===== Extrait du document =====

Historique de la Brasserie L'Union


Le 18 octobre 1856, le collège des bourgmestres et échevins de Jumet reçut une lettre de l'abbé Luc Pauvaux, curé de l'Eglise principale Saint-Sulpice, qui suggérait à l'autorité politique locale d'ériger une église paroissiale au hammeau de Gohyssart. Dans sa missive, le prêtre demandait également aux mandataires communaux de bien vouloir accorder des subsides pour l'érection du lieu culte. Malgré la réponse négative du bourgmestre Frison, l'abbé Pauvaux finira par gagner son défi grâce à l'appui du charbonnage. La première pierre fut posée le 16 juin 1863 et la nouvelle église paroissiale fut dédiée à l'Immaculée Conception.

En fait, la nouvelle communauté paroissiale dépendrait de trois personnalités importantes, trois maîtres de brasserie : Jean-Baptiste Biernaux, Leopold Deposon et Alphonse Baudelet. Car en 1864, Biernaux et Deponson avaient conçu le projet de lancer une brasserie dans la commune de Jumet. Au milieu du siècle dernier, Jumet était une des communes les plus industrialisées de Wallonie. Des charbonnages, des carrières de pierre et de sable, des verreries, des clouteries et d'autres entreprises axées sur la transformation métallurgique, fournissaient du travail à quelques milliers de travailleurs dont de nombreux Flamands qui étaient venus s'y installer avec femmes et enfants. Une grande parcelle de terrain vague aux alentours des rues Sohiers, de la Madeleine et Derbèque fut choisie pour accueillir la brasserie Biernaux-Deposon. Comme "société au nom collectif", la brasserie Biernaux-Deposon allait être florissante dès sa première année d'activité et l'entreprise grandit avec le développement de la population locale. En 1886, l'industrie minière wallonne eut à affronter une terrible crise : la grève générale avait été décrétée. La vie sociale allait être totalement paralysée. Le mouvement était parti du pays de Charleroi et gagna ensuite le Borinage et la région du centre. Une période sombre attendait le commerce et l'industrie mais aussi les brasseurs et les cafetiers. En 1888, lors du décès de Léopold Deposon, la famille Biernaux n'eut d'autre issue pour sauver sa brasserie que de faire appel à des capitaux étrangers et de créer une société anonyme. En mai 1889, la SA Brasserie de Jumet était née. Les actionnaires n'étaient autre que les enfants de Jean-Baptiste Biernaux. Ce dernier s'était retiré des affaires mais avait bien veillé à ce que les siens restent les actionnaires principaux de la société anonyme. Mais en 1891, pour des raisons que l'on n'a pu préciser, la SA Brasserie de Jumet, fut mise en liquidation et acquise quelques mois plus tard en vente publique, par la famille... Biernaux. C'est ici qu'apparaît pour la première fois le nom de Fernand Biernaux; le plus jeune fils de Jean-Baptiste Biernaux. Il marquera de son sceau, jusqu'en 1945, les heurs et les malheurs de la Brasserie de Jumet, devenu entre-temps la principale entreprise brassicole du pays de Charleroi et même du Hainaut.

===== Données fournies =====

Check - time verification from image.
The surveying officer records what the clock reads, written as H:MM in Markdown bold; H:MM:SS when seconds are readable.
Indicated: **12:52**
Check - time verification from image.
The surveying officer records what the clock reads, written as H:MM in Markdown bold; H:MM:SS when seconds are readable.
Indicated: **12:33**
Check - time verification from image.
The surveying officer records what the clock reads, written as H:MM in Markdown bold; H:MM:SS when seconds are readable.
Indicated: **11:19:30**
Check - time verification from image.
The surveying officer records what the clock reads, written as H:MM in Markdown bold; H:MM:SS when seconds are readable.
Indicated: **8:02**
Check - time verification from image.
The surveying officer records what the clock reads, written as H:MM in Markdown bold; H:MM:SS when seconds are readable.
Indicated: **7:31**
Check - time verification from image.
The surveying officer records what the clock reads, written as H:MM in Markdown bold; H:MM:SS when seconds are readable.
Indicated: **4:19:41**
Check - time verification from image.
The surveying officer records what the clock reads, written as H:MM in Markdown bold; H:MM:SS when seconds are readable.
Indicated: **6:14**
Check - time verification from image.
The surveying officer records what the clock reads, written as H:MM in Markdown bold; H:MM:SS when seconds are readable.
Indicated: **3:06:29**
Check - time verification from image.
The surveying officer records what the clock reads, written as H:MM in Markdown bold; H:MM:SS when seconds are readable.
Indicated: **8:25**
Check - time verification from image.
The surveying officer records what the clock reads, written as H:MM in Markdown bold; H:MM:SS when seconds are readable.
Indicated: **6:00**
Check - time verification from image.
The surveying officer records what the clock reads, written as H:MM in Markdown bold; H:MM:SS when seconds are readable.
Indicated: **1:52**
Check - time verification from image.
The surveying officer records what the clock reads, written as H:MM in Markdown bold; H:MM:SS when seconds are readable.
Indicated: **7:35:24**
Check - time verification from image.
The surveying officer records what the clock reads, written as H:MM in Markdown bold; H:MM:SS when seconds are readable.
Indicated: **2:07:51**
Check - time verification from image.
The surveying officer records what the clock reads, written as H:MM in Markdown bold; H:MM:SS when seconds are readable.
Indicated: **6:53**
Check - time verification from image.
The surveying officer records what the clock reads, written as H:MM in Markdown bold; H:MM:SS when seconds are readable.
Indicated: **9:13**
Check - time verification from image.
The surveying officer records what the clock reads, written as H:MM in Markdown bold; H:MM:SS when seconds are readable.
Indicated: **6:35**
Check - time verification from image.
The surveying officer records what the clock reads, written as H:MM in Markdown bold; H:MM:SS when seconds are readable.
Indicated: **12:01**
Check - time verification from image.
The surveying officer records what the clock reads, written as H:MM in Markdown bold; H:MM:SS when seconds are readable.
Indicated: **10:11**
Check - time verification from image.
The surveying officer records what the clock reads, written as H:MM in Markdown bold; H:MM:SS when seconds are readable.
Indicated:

=====

Énoncé 1 — Recopiez le passage de l'historique de la brasserie compris entre « Le 18 octobre » et « à l'Immaculée Conception. », bornes incluses, en y remplaçant « église paroissiale » par « chapelle ».
Énoncé 2 — D'après l'historique de la brasserie, à quelle date la première pierre de la nouvelle église fut-elle posée, s'il vous plaît ?

Solution 1 —
Le 18 octobre 1856, le collège des bourgmestres et échevins de Jumet reçut une lettre de l'abbé Luc Pauvaux, curé de l'Eglise principale Saint-Sulpice, qui suggérait à l'autorité politique locale d'ériger une chapelle au hammeau de Gohyssart. Dans sa missive, le prêtre demandait également aux mandataires communaux de bien vouloir accorder des subsides pour l'érection du lieu culte. Malgré la réponse négative du bourgmestre Frison, l'abbé Pauvaux finira par gagner son défi grâce à l'appui du charbonnage. La première pierre fut posée le 16 juin 1863 et la nouvelle chapelle fut dédiée à l'Immaculée Conception.

Solution 2 — Le 16 juin 1863.